I felt like throwing the pasta in the floor, but instead, I focused on the task before me and did as Selene instructed. I held the handles with mitts and poured the pasta into a large colander that Selene had placed in the bottom of the dry side of the sink. I shook it to make sure it wouldn’t drip and carried the colander over to the cook top. As I scooped pasta from the colander into the skillet, I sensed Leslie even before he spoke.
“You have a gift for angering people. I’ve never seen your equal.”
He leaned against the counter to my right and watched while I struggled to blend the pasta into the vegetable mixture. He nudged me aside and took over cooking. With just as much finesse as Selene, he flipped the contents of the skillet to combine them before sliding the tongs back and forth.

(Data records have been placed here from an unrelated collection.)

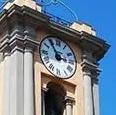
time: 2:54
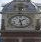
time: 1:28
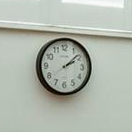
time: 2:08
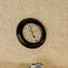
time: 11:25
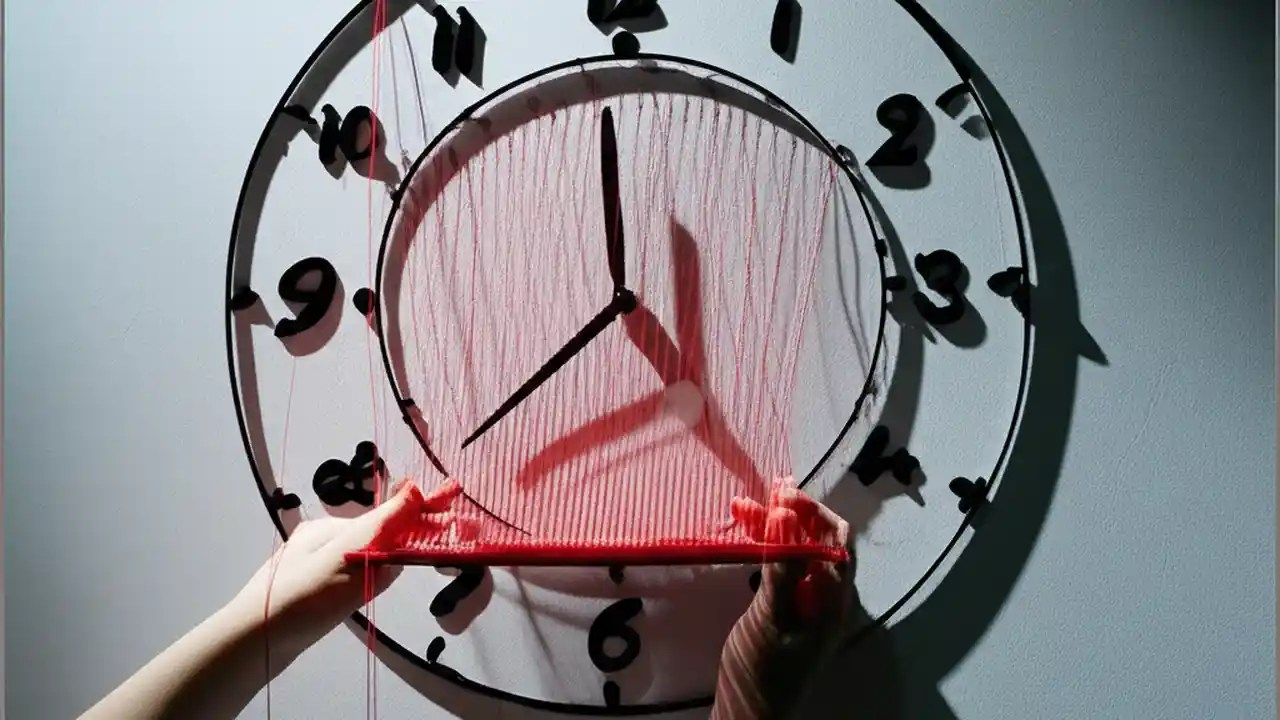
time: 11:38
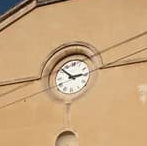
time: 2:52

“Can vampires do everything perfectly?” I asked grumpily.
“If you live for several human lifetimes, you get bored. You find hobbies. Selene enjoys cooking, but she’s not the only one who can cook.” He slid the contents onto a waiting platter.
“I’ve really screwed things up with Justin.”
“Yes, you have.” He set the platter down and put his hands on my shoulders. “But he needed to understand your feelings, wrong though they may seem.”
I frowned at him. “Why are they wrong?”
“I said they seem wrong. You come off as cold, tough, impenetrable, but I’ve seen the other side of you.” He smiled at me. “When your guards are down and your rational thoughts are at rest, you have a lot of passion and heat.” I felt my color rise, as I remembered how I’d kissed him as I’d never kissed anyone. “Don’t worry,” he said, picking up the platter in one hand and running a finger down my cheek with the other. “I won’t tell on you.”
He sailed from the room, and I heard him call everyone for dinner. I swallowed hard and grabbed the stack of plates Selene had set on the counter. This was going to be one of the most unpleasant dinners of my life. I was ready for it to end before it even started. When it ended, I would find out if I still had a family.